Source text –
━━━

Because the viability of the lgl mutant tissue appears to be normal, the elimination of lgl mutant cells when they are in the same population with lgl⁺ cells suggests that it is due to cell competition. This is based on several observations: (i) the apoptotic cells are always inside the clones, indicating that only lgl⁻ cells are being eliminated; (ii) the cells in apoptosis appear preferentially at the clone borders (Fig. 1 B, B′, and E and Figs. 3 and 4), suggesting that it is caused by short-range interactions with lgl⁺ cells located in the vicinity; (iii) the lgl⁻ cells are eliminated by JNK-mediated apoptosis, a typical feature of cell competition (6, 8, 12); and (iv) the elimination of lgl mutant cells is compartment specific; it does not occur across compartment borders, as indicated by our experiment in which we generate a posterior compartment made exclusively of lgl mutant cells (Fig. S1). The close proximity of lgl⁻ and lgl⁺ cells at the A/P border does not result in apoptosis of lgl⁻ cells.

The one difference between the cell elimination process we demonstrate here and classical cell competition is that the latter has been associated with slow division rate (10, 12). Our experiments indicate that lgl⁻ cells proliferate approximately at the same rate as normal cells, and most importantly, that lgl⁻ ras^V12 and lgl⁻ UAS-Yki cells proliferate more rapidly that lgl⁺ cells and yet they are frequently eliminated.

In our view, cell competition can be defined in a more general way as a close-range interaction between two types of viable cells that leads to apoptosis of one type. This would include the classical example of slow dividing cells (10, 12) and also other similar interactions. Milan et al. (24) reported that clones of cells overexpressing spalt (sal) survive in the normal sal domain but are eliminated by apoptosis outside the domain. It appears that cells outside the sal domain recognize those overexpressing sal as “different” and drive them to apoptosis. Similarly, ventral or dorsal disc cells were eliminated if they appear in the inappropriate compartment. Comparable observations have been made for other changes of identity (25, see review in ref. 26). These observations suggest the existence of an intrinsic mechanism to remove cells that respond abnormally to developmental cues (see ref. 27).

━━━

Input data –
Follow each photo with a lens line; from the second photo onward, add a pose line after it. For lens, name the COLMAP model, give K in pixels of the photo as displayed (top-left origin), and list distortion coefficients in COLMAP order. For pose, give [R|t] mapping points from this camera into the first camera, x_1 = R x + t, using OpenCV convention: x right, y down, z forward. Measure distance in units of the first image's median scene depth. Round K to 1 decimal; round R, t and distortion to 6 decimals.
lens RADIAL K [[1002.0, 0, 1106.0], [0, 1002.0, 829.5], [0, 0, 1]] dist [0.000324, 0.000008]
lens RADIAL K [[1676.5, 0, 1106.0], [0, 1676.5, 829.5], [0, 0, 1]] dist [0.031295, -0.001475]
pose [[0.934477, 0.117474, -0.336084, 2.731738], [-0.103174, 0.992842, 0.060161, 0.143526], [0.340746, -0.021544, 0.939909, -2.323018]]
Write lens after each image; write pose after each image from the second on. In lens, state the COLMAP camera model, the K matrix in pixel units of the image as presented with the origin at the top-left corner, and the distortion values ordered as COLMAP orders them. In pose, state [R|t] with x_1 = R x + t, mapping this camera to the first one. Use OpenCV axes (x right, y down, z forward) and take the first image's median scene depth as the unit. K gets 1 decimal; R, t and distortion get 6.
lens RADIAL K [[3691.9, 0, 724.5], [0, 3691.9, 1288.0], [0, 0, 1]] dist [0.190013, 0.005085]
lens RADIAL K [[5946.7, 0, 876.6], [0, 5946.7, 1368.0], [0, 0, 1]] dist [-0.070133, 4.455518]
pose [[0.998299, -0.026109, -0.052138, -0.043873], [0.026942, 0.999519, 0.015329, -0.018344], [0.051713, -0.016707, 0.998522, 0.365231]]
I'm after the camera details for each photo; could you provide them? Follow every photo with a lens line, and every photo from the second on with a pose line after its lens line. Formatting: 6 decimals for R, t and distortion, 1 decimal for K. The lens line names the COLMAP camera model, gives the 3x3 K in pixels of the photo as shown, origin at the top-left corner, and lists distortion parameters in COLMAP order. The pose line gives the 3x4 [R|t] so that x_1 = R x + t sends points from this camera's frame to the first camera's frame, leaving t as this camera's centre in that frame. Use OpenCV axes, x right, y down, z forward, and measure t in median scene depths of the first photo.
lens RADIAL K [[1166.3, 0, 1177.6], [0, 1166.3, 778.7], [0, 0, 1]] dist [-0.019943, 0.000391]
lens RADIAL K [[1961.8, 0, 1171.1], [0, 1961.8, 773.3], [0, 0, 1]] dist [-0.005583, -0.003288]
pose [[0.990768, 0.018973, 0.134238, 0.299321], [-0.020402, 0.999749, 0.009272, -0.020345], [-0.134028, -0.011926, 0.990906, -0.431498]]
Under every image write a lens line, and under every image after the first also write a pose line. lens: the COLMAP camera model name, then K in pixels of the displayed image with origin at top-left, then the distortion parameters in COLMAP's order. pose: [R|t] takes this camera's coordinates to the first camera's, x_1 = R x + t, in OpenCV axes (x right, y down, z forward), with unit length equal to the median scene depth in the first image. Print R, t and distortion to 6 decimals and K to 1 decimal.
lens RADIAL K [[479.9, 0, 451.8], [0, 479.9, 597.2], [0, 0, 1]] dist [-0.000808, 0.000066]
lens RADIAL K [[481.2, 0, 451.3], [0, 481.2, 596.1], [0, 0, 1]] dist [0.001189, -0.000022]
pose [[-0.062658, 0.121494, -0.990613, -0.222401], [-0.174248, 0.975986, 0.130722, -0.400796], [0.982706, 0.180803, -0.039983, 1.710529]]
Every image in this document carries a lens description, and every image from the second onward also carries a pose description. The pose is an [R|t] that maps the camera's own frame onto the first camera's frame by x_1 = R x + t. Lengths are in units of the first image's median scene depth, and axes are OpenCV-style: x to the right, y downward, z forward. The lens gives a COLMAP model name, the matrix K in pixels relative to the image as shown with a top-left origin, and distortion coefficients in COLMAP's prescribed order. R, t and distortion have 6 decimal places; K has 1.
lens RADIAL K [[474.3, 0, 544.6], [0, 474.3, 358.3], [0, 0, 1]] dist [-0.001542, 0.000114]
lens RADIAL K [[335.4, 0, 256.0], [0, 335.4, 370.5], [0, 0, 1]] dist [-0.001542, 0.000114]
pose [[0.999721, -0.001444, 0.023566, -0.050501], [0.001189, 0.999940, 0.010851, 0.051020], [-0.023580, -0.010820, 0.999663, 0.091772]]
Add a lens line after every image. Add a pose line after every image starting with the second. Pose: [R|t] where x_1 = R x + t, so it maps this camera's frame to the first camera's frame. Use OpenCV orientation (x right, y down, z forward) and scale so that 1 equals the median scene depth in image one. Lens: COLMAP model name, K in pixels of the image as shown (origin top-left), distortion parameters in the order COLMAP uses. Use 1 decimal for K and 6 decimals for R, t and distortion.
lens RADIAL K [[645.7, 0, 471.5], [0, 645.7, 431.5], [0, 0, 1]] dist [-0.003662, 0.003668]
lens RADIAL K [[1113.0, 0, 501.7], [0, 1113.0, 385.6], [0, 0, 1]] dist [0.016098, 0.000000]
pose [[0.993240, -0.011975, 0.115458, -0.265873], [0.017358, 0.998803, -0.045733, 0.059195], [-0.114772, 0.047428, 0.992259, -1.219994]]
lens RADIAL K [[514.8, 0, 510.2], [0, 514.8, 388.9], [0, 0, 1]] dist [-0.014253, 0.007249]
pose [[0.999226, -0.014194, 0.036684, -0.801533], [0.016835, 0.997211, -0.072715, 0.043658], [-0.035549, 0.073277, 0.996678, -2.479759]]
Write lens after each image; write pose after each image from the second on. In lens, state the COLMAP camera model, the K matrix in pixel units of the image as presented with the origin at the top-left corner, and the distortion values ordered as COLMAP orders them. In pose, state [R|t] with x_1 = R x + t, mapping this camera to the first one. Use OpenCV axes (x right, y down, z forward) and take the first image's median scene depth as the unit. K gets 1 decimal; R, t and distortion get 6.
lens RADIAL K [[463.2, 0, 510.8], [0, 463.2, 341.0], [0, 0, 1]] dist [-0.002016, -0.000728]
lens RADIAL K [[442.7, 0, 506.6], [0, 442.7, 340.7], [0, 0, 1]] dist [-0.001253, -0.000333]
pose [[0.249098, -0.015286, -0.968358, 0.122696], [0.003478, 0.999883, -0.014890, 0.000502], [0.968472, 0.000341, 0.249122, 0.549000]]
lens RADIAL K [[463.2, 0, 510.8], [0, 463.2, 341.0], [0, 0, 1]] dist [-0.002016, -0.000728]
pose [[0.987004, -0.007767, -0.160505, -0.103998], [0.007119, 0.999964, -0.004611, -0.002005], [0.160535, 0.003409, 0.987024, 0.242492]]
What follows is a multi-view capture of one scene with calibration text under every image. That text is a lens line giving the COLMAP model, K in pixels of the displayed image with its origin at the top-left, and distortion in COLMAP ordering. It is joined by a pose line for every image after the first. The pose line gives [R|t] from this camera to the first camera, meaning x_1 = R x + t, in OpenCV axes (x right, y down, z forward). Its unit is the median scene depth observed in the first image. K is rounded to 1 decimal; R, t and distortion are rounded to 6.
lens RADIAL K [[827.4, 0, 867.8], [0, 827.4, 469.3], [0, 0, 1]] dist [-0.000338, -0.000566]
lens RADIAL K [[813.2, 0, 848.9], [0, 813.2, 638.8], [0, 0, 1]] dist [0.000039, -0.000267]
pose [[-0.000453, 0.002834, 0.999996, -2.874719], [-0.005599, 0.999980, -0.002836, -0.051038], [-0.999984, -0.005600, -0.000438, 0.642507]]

━━━

Problem details – Carry the passage on the elimination of lgl mutant cells forward from its last sentence. The items play no part in the work that follows.

Answer box –
We propose that a similar process plays a role in the case of clones of mutant lgl⁻ cells growing in lgl⁺ discs. The lgl⁻ clones are identified as being developmentally different through their interactions with neighbor lgl⁺ cells. This leads to JNK induction and subsequently apoptosis in the mutant cells. It is a forceful mechanism able to remove fast proliferating cells like lgl⁻ ras^V12 and lgl⁻ UAS-Yki cells. Along a similar line of thought, Igaki et al. (8), have proposed the existence of a mechanism to remove oncogenic cells on the basis of the endocytic activation, via Eiger, of the apoptotic JNK pathway.

lgl ras^V12 Cells Need to Form a Microenvironment to Evade Cell Competition and Form a Tumor.

Finally, we have examined the ability of lgl⁻ ras^V12cells to form tumors. We consider that a disc contains a tumor when the lgl⁻ ras^V12 cells occupy at least 50% of the disc and it also shows outgrowths and gross morphological alterations associated with lgl⁻ ras^V12 cells.

As mentioned above, lgl ras^V12clones were induced by Flp-induced mitotic recombination under heat shock control (see Materials and Methods). Surprisingly, there is a large difference regarding the frequency of tumors in the 7- and 15-min HS experiments. Whereas in the 15-min experiment, 90% of the discs (n = 91) contain extensive tumors (Fig. 3D), only 8% of the discs (n = 100) develop tumors in the 7-min HS experiment.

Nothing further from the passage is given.